Tobe Hooper’s Invaders from Mars (1986) is a movie with big knockoff energy, neither at all original nor apparently even interested in seeming so. As such, it’s unusually endearing. A pitiable outlier in its era’s sub-genre of remade sci-fi Cold War allegories, including Philip Kaufman’s Invasion of the Body Snatchers (1978) and John Carpenter’s The Thing (1982), it’s also plainly beholden to the adventures of wide-eyed Wonderbread moppets popularized by Steven Spielberg (who oversaw Hooper’s biggest hit, Poltergeist, in 1982). What’s fascinating here is how hard it is to know if Hooper’s way of going through Spielbergian motions constitutes sincere homage, grim Faustian loan payback, or surly critique. Like its many characters overcome by sinister mind control, the film itself—with its drifting pace and aloofness of coverage and cutting—seems afflicted by a sort of tragic autopilot. Half the fun, and maybe all the tension, comes from hoping it will rally and turn out okay.

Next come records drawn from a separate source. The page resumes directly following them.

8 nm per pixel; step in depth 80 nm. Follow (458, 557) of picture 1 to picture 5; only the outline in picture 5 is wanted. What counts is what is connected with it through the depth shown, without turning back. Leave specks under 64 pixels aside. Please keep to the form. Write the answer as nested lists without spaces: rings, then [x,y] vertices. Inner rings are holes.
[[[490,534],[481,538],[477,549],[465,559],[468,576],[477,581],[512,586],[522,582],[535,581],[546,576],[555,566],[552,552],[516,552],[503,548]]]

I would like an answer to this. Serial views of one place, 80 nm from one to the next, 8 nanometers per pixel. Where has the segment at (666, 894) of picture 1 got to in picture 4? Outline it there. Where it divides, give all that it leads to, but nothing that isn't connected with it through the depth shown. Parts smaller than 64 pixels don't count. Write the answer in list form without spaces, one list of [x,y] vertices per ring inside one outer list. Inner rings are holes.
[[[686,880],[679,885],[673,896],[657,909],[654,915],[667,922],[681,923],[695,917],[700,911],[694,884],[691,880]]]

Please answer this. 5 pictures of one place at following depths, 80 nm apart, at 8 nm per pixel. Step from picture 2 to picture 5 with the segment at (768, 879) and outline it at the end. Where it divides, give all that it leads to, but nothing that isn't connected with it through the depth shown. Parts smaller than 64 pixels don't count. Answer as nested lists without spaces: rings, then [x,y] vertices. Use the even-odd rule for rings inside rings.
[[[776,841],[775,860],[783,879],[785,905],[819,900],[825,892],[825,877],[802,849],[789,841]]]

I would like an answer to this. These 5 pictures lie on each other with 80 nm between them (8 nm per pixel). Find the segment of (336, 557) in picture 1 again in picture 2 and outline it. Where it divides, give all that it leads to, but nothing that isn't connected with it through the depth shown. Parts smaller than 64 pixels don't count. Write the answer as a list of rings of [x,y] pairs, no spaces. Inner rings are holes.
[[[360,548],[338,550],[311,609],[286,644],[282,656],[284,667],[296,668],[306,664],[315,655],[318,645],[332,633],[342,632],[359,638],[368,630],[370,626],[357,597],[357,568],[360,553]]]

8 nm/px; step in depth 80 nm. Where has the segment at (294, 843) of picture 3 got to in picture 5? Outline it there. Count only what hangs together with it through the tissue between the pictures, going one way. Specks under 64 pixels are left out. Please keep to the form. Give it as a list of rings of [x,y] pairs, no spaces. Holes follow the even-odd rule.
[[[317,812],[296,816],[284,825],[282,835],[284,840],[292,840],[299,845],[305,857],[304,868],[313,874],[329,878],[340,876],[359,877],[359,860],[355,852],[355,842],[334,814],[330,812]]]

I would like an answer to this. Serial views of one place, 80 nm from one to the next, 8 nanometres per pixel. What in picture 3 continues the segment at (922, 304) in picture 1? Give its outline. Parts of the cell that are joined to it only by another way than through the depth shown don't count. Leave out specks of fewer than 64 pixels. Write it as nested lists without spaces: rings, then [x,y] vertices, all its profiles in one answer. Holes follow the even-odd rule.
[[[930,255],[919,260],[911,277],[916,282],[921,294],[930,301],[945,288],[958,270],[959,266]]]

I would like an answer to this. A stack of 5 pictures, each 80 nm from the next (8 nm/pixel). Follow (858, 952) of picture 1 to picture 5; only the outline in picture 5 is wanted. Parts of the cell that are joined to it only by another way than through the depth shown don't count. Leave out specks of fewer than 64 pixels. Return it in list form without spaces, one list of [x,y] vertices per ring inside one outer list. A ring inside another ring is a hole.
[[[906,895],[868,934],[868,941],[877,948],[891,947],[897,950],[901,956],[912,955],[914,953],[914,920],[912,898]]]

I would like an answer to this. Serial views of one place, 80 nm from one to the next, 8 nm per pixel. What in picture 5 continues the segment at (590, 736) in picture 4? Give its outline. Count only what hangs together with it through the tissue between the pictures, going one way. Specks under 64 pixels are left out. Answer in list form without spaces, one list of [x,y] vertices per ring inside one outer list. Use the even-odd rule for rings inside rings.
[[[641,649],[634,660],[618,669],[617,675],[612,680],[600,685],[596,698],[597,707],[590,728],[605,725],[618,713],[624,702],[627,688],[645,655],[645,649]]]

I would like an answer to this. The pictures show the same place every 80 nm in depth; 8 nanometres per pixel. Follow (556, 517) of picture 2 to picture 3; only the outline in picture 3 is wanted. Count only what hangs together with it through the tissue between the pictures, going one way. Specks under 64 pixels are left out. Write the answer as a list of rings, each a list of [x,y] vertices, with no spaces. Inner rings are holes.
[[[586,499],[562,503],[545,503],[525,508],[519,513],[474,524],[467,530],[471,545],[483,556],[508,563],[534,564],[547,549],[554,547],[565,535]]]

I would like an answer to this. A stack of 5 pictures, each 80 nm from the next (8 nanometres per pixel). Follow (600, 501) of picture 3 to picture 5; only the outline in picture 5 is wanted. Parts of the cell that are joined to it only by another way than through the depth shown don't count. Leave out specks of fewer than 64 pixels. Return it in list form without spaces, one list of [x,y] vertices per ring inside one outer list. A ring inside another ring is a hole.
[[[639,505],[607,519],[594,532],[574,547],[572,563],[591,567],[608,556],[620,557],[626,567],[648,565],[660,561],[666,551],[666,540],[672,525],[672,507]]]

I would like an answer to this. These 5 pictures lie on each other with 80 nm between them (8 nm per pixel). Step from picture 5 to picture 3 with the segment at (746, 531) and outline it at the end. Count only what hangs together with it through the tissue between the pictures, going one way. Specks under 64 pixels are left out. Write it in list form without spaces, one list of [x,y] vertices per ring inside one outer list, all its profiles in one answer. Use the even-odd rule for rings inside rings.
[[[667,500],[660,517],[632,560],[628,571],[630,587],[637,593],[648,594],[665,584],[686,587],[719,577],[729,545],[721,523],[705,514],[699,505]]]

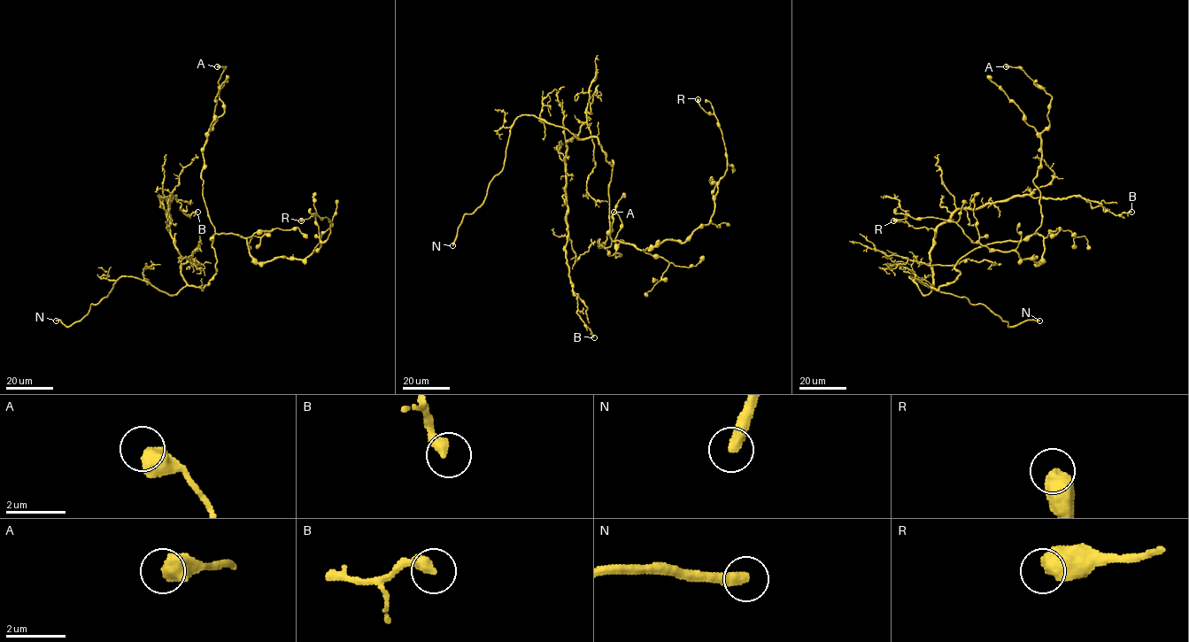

Fresh from the nightmare of a hostile spaceship touching down behind his house, a grade-schooler (Hunter Carson) finds most nearby adults under alien influence, and takes it upon himself to mobilize a U.S. military response. As one does. After all, it’s the ‘80s. “You’re not just a crazy child, are you?” asks the boy’s school nurse (Carson’s real-life mother, Karen Black–her husband, L.M. Kit Carson, co-wrote Texas Chainsaw Massacre 2 as his followup to the screenplay Paris, Texas), in a tone just weary enough to suggest she remains uncorrupted; soon, she’s by his side braving an underworld of malicious creatures both preposterous and grotesque. “Huge ugly slimy giant Mr. Potato Heads” is how the boy describes them. The film is a bit fuzzy on the invaders’ agenda, but that’s in keeping with its kid’s-eye view. Also, if there’s a plus side of being derivative, it might be freedom from the obligation to ask what things mean. Sure, there’s a red scare and a red planet, a conspiracy… whatever! We know that the truth will let out, that all hell will break loose, and that the effects made by maestro John Dykstra and creature designer Stan Winston—two of the era’s most influential luminaries, and this film’s real stars—will be worth the watch.
Which is not to discount the human presence. At least not entirely. Particularly in smaller roles, the Invaders from Mars casting is inspired. Bud Cort, years prior having set a generational tone by starring in Harold and Maude (1971), plays a SETI scientist whose grinning attempts at diplomacy get him vaporized; and Louise Fletcher, who won an Oscar as the caregiver-cum-villain in One Flew Over the Cuckoo’s Nest (1975), plays the schoolteacher who surely was evil even without the alien influence. And that’s the idea, right? That not-quiteness is sometimes the most frightening, or electrifying, or meaningful thing. That’s why Hooper was the right schlock-agnostic director for this job, and why, as perhaps the most willfully off-brand mainstream tentpole of its time, Invaders from Mars still holds up.
Invaders from Mars screens this afternoon, August 17, and on August 19, at the Museum of Modern Art on a 35mm print as part of the series “Tobe Hooper in the 1980s.”